Einzigartige Begegnung, einzigartige Musik

Über Karlheinz Stockhausen ist das Klischee vom musikalischen Zerstörer und ästhetischen Weltverbesserer im Umlauf. Doch die Aufführung von "Mantra" in der Philharmonie Luxemburg, zeigte, welche immense musikalische Kraft dieser Komponist aufbieten konnte, der im Dezember 2007 starb.

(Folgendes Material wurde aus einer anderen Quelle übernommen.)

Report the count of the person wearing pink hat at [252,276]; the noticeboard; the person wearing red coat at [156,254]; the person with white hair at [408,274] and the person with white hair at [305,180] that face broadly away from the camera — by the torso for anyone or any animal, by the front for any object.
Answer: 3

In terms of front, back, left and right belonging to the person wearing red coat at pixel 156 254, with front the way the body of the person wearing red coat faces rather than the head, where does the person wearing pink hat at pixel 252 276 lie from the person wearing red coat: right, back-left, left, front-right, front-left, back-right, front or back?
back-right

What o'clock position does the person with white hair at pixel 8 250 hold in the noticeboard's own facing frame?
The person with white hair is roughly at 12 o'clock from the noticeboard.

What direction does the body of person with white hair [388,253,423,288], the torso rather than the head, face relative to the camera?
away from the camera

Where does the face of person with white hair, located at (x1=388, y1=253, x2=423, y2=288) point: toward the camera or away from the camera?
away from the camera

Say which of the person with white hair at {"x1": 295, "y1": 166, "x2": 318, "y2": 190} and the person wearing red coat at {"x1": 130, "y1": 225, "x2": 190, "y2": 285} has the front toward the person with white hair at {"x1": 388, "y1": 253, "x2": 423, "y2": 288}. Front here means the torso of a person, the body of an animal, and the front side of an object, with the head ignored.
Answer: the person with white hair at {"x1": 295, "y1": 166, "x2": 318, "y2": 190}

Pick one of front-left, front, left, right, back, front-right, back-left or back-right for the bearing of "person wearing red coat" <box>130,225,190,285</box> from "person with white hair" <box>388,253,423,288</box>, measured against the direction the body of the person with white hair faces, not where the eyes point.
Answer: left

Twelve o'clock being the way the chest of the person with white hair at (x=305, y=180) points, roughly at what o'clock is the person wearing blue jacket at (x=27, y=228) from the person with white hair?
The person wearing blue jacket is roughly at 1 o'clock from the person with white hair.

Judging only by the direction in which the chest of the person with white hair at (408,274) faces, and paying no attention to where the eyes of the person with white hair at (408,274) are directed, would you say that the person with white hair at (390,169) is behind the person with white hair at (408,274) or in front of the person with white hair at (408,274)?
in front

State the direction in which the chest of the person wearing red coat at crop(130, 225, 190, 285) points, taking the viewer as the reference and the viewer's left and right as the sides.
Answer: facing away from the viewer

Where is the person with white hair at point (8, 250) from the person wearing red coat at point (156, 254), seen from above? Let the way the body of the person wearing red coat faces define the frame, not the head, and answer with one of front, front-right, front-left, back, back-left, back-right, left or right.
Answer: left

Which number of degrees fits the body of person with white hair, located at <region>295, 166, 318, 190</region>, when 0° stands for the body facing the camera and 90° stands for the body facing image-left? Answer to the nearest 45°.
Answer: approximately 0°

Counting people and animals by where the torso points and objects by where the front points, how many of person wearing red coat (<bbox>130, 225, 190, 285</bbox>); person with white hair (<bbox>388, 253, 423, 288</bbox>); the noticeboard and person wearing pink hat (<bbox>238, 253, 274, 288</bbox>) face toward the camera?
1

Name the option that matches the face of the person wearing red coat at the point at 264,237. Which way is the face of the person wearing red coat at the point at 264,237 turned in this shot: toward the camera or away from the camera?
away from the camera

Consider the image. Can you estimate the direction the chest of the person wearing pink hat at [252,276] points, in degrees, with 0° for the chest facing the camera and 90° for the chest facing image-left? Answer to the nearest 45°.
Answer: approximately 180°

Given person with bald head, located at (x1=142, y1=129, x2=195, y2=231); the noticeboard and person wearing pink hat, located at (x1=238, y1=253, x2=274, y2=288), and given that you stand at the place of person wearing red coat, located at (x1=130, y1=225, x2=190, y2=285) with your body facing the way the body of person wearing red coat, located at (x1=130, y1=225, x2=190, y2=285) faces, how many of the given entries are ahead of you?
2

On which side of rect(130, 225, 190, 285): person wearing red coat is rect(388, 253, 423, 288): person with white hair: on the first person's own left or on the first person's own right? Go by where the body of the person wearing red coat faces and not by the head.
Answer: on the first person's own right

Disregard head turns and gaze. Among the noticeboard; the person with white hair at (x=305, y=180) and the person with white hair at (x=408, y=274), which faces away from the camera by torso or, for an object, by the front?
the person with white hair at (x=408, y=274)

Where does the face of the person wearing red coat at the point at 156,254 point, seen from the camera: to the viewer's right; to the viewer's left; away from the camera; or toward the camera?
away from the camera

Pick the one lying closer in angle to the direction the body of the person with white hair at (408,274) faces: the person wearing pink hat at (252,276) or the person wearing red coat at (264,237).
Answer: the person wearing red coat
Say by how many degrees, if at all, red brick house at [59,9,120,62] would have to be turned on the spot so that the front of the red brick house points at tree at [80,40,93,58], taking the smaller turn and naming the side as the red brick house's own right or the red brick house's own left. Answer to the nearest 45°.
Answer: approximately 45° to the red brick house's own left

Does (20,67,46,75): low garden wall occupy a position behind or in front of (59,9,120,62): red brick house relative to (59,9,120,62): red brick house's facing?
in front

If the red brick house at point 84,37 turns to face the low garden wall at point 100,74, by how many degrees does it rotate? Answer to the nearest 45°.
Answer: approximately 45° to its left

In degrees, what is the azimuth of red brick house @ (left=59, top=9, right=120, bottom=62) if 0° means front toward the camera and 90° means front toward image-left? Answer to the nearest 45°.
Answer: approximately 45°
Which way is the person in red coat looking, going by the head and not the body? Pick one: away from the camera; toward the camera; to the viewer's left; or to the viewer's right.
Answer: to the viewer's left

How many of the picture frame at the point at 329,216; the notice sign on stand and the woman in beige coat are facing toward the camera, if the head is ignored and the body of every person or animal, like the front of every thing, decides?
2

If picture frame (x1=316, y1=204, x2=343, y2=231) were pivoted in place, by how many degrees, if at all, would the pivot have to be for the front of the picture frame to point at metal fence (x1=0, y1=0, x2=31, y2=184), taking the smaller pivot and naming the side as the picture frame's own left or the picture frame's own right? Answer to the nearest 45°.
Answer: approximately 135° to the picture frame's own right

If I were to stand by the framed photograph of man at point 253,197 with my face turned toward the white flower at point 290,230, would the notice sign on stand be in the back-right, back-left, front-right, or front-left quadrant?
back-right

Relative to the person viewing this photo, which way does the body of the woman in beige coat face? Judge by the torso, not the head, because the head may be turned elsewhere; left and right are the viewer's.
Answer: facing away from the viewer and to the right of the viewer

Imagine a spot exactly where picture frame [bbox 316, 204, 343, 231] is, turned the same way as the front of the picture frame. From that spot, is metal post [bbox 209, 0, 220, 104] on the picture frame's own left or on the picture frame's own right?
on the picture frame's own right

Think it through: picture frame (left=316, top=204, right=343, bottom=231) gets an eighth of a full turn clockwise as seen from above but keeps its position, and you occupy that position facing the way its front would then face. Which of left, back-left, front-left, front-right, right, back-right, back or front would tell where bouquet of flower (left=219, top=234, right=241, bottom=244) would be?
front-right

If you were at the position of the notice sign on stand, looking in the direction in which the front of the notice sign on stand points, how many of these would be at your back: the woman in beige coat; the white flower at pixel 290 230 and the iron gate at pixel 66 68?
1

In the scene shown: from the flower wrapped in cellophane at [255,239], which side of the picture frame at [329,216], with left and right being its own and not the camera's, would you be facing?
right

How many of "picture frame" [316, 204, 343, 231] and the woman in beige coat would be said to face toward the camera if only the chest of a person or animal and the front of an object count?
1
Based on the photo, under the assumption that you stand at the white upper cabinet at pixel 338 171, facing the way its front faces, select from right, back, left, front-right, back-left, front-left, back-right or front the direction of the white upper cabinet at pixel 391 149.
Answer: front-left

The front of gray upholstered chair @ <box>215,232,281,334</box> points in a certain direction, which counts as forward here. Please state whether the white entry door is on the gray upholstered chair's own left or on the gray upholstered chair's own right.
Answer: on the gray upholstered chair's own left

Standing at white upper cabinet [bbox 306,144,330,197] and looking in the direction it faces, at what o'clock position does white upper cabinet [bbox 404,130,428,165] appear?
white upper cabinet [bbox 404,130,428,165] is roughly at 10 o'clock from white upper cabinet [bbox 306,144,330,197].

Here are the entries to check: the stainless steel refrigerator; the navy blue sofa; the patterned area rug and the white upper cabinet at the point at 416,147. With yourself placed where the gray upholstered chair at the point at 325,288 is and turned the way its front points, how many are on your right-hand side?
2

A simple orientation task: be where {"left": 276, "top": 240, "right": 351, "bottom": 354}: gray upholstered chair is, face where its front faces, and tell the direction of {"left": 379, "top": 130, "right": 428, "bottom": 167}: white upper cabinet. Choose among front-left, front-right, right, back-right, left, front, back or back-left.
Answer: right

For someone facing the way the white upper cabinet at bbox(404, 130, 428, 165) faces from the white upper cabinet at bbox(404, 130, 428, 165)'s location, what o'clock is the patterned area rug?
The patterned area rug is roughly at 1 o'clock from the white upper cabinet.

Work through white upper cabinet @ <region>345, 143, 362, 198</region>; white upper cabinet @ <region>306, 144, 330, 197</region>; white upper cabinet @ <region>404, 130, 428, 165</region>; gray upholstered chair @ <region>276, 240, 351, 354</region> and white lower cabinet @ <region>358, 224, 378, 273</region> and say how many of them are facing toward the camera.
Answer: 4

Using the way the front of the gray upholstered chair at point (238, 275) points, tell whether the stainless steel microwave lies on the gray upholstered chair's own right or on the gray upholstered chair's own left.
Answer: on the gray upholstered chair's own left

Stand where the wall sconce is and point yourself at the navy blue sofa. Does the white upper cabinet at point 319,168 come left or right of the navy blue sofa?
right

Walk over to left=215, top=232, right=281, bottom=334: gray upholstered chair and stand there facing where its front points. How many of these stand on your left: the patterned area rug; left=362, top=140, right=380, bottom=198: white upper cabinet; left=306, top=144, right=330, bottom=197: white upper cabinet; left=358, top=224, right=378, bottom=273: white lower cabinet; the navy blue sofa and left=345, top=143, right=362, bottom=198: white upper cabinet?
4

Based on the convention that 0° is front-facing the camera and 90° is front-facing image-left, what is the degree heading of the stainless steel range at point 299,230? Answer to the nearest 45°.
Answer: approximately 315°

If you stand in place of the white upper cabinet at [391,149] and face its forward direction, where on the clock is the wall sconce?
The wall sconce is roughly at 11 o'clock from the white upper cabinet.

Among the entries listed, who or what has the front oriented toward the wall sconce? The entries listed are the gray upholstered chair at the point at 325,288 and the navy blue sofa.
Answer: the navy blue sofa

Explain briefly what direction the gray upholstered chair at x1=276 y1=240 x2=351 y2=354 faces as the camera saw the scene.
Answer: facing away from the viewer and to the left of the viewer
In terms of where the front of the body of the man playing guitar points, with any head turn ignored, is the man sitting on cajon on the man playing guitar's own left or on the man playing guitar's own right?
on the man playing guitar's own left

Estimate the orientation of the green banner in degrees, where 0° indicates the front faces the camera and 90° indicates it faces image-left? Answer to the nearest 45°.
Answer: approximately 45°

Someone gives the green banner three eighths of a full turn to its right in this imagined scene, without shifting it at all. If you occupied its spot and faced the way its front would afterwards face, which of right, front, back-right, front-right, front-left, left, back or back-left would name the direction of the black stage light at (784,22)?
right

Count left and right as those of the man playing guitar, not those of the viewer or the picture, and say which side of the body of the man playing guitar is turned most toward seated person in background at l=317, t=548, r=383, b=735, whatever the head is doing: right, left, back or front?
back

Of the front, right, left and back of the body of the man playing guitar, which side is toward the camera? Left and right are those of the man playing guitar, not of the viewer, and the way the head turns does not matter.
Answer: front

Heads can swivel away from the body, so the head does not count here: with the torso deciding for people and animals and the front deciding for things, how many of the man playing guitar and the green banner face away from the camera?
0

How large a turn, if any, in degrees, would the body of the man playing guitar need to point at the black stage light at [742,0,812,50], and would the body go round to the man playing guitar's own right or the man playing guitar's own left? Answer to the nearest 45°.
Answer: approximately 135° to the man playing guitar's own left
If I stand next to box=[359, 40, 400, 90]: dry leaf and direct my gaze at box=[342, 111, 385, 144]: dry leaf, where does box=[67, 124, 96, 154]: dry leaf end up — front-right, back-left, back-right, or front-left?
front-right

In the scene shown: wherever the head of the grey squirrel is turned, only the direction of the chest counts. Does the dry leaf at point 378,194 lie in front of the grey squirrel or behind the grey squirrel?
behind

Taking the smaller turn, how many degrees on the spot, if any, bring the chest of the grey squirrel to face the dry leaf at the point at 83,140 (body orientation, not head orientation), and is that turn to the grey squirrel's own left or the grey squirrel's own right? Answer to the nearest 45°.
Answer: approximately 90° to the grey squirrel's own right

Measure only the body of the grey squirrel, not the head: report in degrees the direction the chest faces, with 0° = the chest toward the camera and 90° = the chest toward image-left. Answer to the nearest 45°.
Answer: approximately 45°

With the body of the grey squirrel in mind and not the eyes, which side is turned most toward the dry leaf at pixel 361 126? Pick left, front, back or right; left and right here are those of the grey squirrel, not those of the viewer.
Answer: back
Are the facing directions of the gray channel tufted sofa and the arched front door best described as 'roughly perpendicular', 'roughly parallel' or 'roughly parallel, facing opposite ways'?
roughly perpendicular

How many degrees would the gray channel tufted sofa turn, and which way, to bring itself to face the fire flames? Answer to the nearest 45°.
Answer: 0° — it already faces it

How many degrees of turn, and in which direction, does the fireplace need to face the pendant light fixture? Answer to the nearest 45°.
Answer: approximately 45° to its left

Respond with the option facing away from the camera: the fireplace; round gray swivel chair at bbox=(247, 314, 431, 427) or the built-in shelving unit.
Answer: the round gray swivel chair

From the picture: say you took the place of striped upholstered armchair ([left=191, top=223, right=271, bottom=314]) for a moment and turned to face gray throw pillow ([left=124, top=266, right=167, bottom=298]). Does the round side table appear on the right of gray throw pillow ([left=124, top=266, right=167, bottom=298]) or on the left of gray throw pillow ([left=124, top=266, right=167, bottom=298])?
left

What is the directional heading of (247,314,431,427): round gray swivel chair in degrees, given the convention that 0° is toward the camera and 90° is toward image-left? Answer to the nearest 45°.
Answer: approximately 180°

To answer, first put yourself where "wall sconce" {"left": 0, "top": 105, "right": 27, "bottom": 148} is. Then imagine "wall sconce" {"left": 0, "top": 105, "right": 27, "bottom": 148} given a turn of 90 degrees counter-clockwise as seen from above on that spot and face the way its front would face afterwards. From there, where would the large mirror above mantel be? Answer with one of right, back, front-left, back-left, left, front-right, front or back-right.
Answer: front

 Äußerst sensibel und dennoch deutlich: Pascal Meyer (vorne) und Xenia Pestova spielen Stockhausens „Mantra“ an zwei Klavieren. Foto: Philharmonie Luxemburg

Äußerst sensibel und dennoch deutlich: Pascal Meyer (vorne) und Xenia Pestova spielen Stockhausens „Mantra“ an zwei Klavieren. Foto: Philharmonie Luxemburg

Luxemburg. Da war es wieder: das Fließende, sich Verströmende, Warmherzige und Grundmusikalische, das Karlheinz Stockhausen in seinen besten Werken auszeichnet - und das gerade bei strengen Konstruktionen. Pascal Meyer und Xenia Pestova an zwei Klavieren und der Toningenieur Jan Panis blieben dem Großwerk "Mantra" von 1970 nichts an Sensibilität, Klarheit, musikalischer Intelligenz, Einfühlungsvermögen, Deutlichkeit und auch Dezenz schuldig. Das Genie des Komponisten und die Kompetenz der Interpreten griffen ineinander und hoben diesen Abend im voll besetzten Experimentalstudio der Luxemburger Philharmonie in den Rang einer einzigartigen Begegnung mit einer einzigartigen Musik. Karlheinz Stockhausen hatte mit "Mantra" nach seinem genialen Frühwerk und einer provokativ-unsicheren Experimentalphase einen neuen Ansatz gefunden. Der Komponist stellte sich in die Tradition der großen Variationszyklen von Bach bis Schönberg. Die Ableitung des Werks von einer melodisch-rhythmischen Formel ist dabei kein abstraktes Prinzip. Sie wird in der Einheitlichkeit und Geschlossenheit spürbar, die diese Komposition bei aller Vielfalt auszeichnet. Stockhausen schreibt eine einleuchtende musikalische Syntax.Zwischen Entrückung und martialischer Drastik

Klanggestalten beziehen sich aufeinander. Spannungsverläufe werden spürbar. Die Musik ruht mal versunken in sich, greift mal aus zu Höhepunkten, bewegt sich in einem weiten Feld zwischen meditativer Entrückung, martialischer Drastik, in sich kreiselnden Perpetuum-mobile-Figuren und impressionistischer Klanglichkeit. Sie streift dabei planvoll die Groteske und bleibt doch weit entfernt von der Abstrusität, die der Volksmund der Konzertsäle Stockhausen andichtet. "Mantra" belegt zudem, dass dieser unkonventionelle Komponist kein musikalisch-mystischer Träumer war, sondern sich auf sein Metier verstand. Der Klavierklang, der bei Komponisten geringeren Rangs dumpf und zufällig wirken kann, erhält einen Glanz, eine Klarheit und Transparenz, die den Vergleich mit Beethoven herausfordern. Das perfekt aufeinander eingespielte Klavierduo Meyer/Pestova, das nicht nur auf der Tastatur glänzte, sondern auch mit Schlagwerk (Holz/Metall), Elektronik und in einem Abschnitt sogar mit den Stimmen - dieses Duo hatte einen wesentlichen Anteil an der Deutlichkeit, die diese Musik entfaltete. Und Jan Panis regelte die Elektronik so geschickt und dezent, dass sie nicht wie eine Zutat heraussticht, sondern sich mit Klavieren, Schlagwerk und Stimmen zu einer akustischen und konstruktiven verbindet - 70 Minuten vielfältige, einfallsreiche, vieldimensionale und dabei klar strukturierte Musik. Welch großer Moment, wenn sich gegen Ende des Zyklus die musikalische Entwicklung in großflächigen, sich wiederholenden Figuren staut! Wie eindringlich, wenn der Komponist zu einer weit ausholenden, flächigen Abschlussphase ausholt und damit die Energien der musikalischen Entwicklung abfängt, als wäre der Abschnitt eine klassische Coda! Karlheinz Stockhausen hat mit "Mantra" ein Großwerk geschrieben. Es ist an der Zeit, diesen bedeutenden Komponisten auch beim Traditionspublikum in seine Rechte einzusetzen. Die Luxemburger Veranstaltung könnte dazu ein Schritt sein.